Saved entries
[Start of Attachment]

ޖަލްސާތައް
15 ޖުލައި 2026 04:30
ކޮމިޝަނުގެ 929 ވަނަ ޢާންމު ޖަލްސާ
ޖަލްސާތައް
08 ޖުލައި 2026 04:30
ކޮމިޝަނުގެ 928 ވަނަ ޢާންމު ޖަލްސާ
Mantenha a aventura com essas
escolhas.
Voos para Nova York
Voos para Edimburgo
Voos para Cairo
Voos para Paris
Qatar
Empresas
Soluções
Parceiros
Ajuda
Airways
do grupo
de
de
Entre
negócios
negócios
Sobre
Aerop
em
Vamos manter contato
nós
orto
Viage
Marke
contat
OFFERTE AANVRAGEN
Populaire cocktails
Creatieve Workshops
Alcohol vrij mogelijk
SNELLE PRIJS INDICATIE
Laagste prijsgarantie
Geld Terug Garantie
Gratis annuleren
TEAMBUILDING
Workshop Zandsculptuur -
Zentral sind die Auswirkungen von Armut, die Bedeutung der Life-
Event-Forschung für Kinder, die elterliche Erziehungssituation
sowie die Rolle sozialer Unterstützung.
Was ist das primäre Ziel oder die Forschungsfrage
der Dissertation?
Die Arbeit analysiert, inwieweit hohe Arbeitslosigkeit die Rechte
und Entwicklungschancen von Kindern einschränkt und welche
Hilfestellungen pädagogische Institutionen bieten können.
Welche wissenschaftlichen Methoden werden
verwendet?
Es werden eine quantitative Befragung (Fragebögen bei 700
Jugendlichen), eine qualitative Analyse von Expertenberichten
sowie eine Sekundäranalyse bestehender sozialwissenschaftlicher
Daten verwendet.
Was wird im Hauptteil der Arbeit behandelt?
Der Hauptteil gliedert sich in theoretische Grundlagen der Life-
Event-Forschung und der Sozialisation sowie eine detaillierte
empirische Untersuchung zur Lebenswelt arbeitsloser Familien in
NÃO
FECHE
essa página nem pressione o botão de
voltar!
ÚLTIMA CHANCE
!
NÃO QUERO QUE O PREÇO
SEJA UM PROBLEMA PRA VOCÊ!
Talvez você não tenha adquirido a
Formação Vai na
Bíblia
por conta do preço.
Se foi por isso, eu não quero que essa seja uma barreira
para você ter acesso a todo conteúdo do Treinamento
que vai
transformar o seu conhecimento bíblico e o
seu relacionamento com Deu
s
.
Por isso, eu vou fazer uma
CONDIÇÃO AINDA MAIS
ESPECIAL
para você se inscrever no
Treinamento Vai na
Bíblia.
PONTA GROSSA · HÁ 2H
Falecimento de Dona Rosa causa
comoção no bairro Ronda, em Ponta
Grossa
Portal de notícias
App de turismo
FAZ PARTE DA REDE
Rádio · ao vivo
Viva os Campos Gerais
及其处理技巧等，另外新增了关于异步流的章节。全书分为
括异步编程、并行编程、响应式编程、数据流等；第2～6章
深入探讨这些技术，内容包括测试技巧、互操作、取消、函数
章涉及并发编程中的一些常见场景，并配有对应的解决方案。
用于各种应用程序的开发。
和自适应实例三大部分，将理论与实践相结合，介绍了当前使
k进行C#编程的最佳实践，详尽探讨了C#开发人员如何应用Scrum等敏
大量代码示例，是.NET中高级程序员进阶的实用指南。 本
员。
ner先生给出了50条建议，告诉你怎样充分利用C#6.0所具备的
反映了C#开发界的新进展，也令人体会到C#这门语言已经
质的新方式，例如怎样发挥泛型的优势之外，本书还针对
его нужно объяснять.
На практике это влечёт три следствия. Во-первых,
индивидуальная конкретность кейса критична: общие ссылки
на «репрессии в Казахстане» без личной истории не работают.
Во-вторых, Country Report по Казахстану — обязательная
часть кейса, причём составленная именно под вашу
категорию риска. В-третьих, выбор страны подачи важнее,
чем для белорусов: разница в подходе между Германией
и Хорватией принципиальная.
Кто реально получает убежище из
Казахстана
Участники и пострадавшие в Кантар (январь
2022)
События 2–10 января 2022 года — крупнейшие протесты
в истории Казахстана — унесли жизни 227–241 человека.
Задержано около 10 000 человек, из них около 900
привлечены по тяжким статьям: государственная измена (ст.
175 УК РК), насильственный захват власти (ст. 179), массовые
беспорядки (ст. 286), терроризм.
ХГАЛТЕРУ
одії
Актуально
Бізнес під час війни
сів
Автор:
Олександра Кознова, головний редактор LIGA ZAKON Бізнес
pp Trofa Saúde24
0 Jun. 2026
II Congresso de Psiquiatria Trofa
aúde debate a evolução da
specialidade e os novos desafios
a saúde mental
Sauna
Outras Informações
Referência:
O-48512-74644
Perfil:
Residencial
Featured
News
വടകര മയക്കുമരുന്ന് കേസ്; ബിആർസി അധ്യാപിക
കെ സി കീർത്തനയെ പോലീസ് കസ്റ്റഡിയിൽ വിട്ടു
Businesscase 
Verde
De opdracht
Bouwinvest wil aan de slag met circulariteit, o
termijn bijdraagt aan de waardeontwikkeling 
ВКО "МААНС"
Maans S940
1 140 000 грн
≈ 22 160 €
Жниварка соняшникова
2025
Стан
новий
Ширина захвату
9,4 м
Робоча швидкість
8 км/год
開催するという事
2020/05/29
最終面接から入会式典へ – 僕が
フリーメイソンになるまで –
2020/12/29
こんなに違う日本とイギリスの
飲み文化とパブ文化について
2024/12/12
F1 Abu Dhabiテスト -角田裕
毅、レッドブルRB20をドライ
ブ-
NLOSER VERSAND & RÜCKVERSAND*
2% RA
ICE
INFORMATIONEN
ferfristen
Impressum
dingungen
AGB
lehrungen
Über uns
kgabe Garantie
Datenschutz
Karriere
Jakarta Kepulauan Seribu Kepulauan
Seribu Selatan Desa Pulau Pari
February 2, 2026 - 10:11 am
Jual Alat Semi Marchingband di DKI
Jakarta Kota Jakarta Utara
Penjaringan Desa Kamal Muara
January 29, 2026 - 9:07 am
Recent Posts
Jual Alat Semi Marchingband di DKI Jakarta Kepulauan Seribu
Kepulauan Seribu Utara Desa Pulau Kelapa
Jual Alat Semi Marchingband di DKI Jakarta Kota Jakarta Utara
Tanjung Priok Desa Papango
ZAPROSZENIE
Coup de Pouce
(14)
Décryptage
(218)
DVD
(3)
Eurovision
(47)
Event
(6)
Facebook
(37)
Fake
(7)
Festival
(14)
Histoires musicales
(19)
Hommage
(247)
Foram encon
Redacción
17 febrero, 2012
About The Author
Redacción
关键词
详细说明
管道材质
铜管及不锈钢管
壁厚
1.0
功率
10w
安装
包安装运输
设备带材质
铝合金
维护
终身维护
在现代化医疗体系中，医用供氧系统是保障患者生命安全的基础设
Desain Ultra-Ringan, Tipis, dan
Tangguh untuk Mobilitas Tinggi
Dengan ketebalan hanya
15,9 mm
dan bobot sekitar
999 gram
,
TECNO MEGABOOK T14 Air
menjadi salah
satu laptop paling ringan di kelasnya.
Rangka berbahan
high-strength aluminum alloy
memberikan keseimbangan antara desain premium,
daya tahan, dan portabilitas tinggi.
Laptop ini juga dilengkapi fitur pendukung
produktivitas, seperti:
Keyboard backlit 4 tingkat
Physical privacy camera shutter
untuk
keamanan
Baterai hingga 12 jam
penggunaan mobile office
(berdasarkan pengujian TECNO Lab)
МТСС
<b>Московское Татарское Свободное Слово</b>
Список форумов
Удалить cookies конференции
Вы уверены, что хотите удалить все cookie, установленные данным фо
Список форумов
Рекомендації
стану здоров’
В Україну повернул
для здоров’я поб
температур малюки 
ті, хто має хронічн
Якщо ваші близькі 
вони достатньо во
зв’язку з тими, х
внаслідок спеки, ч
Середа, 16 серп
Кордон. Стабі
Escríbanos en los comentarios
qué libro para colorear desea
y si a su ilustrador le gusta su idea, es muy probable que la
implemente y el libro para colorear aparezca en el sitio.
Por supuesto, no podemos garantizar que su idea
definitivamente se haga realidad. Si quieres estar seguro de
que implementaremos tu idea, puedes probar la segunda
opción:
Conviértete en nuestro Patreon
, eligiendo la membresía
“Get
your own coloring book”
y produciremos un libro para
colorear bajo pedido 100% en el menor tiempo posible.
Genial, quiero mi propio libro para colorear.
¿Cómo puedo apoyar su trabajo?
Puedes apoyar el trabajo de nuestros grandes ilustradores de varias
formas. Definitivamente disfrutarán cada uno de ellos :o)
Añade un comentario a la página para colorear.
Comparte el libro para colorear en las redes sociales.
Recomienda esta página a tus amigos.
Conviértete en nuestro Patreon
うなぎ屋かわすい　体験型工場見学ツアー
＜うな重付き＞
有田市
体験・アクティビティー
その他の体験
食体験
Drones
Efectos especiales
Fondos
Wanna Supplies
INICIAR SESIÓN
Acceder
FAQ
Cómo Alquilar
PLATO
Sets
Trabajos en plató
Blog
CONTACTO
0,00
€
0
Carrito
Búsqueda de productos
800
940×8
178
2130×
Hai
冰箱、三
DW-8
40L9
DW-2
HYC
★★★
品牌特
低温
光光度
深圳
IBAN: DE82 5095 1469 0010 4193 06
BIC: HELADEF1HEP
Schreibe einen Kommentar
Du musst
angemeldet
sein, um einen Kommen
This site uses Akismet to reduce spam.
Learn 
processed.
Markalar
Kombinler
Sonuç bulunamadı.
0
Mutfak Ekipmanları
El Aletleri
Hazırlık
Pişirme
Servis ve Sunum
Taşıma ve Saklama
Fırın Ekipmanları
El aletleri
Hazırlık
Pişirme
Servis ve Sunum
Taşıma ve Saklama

[End of Attachment]

▸ **YOUR TASK**: All that is needed is the exact run of lines above from the line containing "Formação Vai na" through the line containing "App de turismo", both of them included.

▸ **SOLUTION TO THIS TASK**:
Formação Vai na
Bíblia
por conta do preço.
Se foi por isso, eu não quero que essa seja uma barreira
para você ter acesso a todo conteúdo do Treinamento
que vai
transformar o seu conhecimento bíblico e o
seu relacionamento com Deu
s
.
Por isso, eu vou fazer uma
CONDIÇÃO AINDA MAIS
ESPECIAL
para você se inscrever no
Treinamento Vai na
Bíblia.
PONTA GROSSA · HÁ 2H
Falecimento de Dona Rosa causa
comoção no bairro Ronda, em Ponta
Grossa
Portal de notícias
App de turismo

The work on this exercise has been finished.